# Shooting



## Laura S (Jan 20, 2008)

I have head that I cannot bring my automatic shotgun into Cyprus as only break barrel guns are allowed can anyone confirm this?


----------



## Veronica (Apr 5, 2008)

My question would be why in the world would you want to bring a shotgun with you?
In fact why would a woman have a shotgun?


----------



## Laura S (Jan 20, 2008)

Maybe I should have asked for relervant replies from the shooting community. Answer to shoot with and this sport is not exclusive to men.


----------



## peterwalter3000 (Mar 19, 2008)

12G auto & Semi Auto shotguns Prohibited in Cyprus for more info 
Cyprus Shooting Federation +357 22449822


----------



## Laura S (Jan 20, 2008)

Thank you for the information Peter.


----------



## peterwalter3000 (Mar 19, 2008)

no prob , good luck with your shooting , it`s good to see a women taking up the sport , just wish i could get my wife to take up a sport . if you are about Paralimni , Cyprus there is a good shotting club not far from the main bank of cyprus . Very cheap over & under 12g gun plus 50 clay`s and 2 boxes of cartridges 22 Euros . Also do not take any notice of the negative comments that you have recieved from previous person .


----------



## BabsM (May 24, 2008)

Doesn't Cyprus take part in the shooting events in the Olympics? What do they do about competing if the relevant guns are banned? Or are all the events break-gun events?


----------



## peterwalter3000 (Mar 19, 2008)

*shooting .*

Hi , I have never bothered asking why there rules state you cannot use automatic or semi auto guns , I just follow there rules , It`s easier . It could be because they often have accidents . The last time I was at the Paralimni Shooting club , the man was walking with a limp that issued me the gun from there store , jokingly I said "did you shoot your self ? "yes " he said . Just imagine what would happen if you give them an automatic gun .


----------



## Veronica (Apr 5, 2008)

Exactly why I hate guns.
As long as people are running around with guns the world is not a safe place to be in. 
Maybe seeing all the hunters out on Sundays happily shooting anything that moves (including peoples pet dogs and cats)hasnt helped.


----------



## peterwalter3000 (Mar 19, 2008)

Who said anything about shooting animals we are shooting clay pigeons fired up with a machine .


----------



## jeffrey Streets (Dec 17, 2007)

*Shooting Animals*

Shooting cats and dogs may not be a bad thing...........see what comments I get with that!!!!! and besides shooting is better then bingo and line dancing.


----------



## Veronica (Apr 5, 2008)

jeffrey Streets said:


> Shooting cats and dogs may not be a bad thing...........see what comments I get with that!!!!! and besides shooting is better then bingo and line dancing.

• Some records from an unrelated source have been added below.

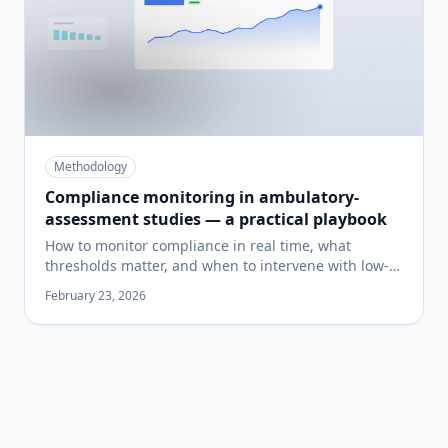
Methodology
Compliance monitoring in ambulatory-
assessment studies — a practical playbook
How to monitor compliance in real time, what
thresholds matter, and when to intervene with low-
compliers before your study is unrecoverable.
February 23, 2026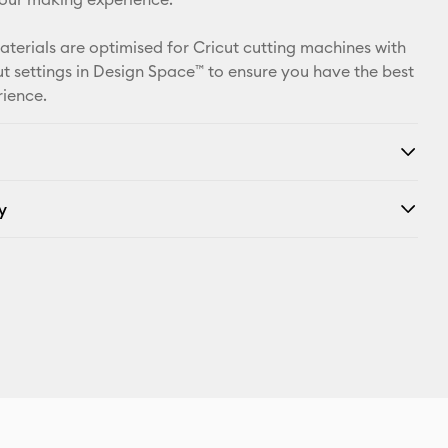
materials are optimised for Cricut cutting machines with
t settings in Design Space™ to ensure you have the best
rience.
y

I hope I never meet up with you with a gun in my hand.


----------



## Laura S (Jan 20, 2008)

Thanks to everyone for their comments humorous and otherwise. 

Just as a bit of background for the otherwise comments. I took up shooting in the early 80's all of the people I have met have been solid citizens some now good friends. No lunatics maniacs or all the other nonsense talked about the shooting folk. I had a firearms certificate and still have a shotgun certificate for which I had to have references and checks on my criminal record (none), what sort of friends I have etc and my mental health. I have regular check at renewal by the firearms officer from my local police force. Short of working for MI5 I doubt anyone else has such a clean bill of health from the state.

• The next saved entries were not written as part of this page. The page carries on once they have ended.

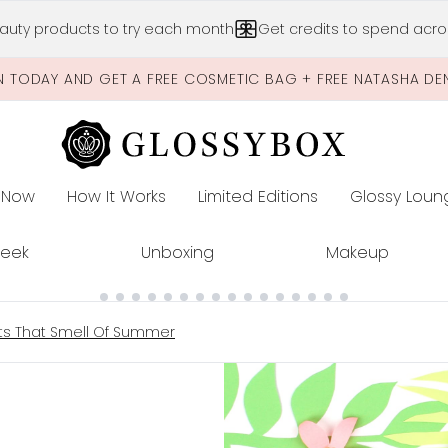
Skip to main content
auty products to try each month
Get credits to spend acros
N TODAY AND GET A FREE COSMETIC BAG + FREE NATASHA DE
 Now
How It Works
Limited Editions
Glossy Loun
E
Peek
Unboxing
Makeup
cts That Smell Of Summer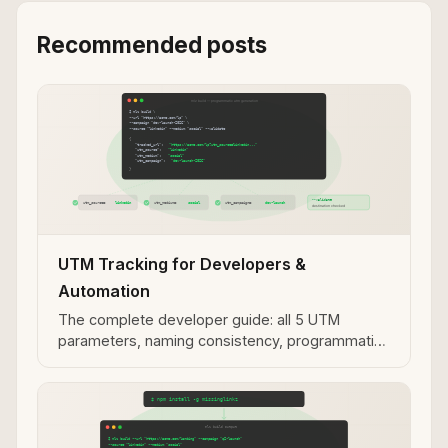
Recommended posts
UTM Tracking for Developers &
Automation
The complete developer guide: all 5 UTM
parameters, naming consistency, programmatic
generation, and MCP integration.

I haven't had much time to shoot recently, work and illness so am looking forward to going back to a sport that is the one you can almost be certain will win us gold medals at the olympics. It is totally certain it will not be shown on TV and the winners will not be household names. And I can share it with Hubby and compete equally (he is better than me but who knows one day I may beat him)

Such is the prejudice against the shooting fraternity which I hoped not to encounter in my new home. Jeffrey and Peter thanks for your support lets hope their are a few more lady shooters around so I can talk about shoes and handbags whilst shooting. Football is a mystery to me but Rugby I love but don't know all the buzz words.

See you by the clays!!!!!!!!


----------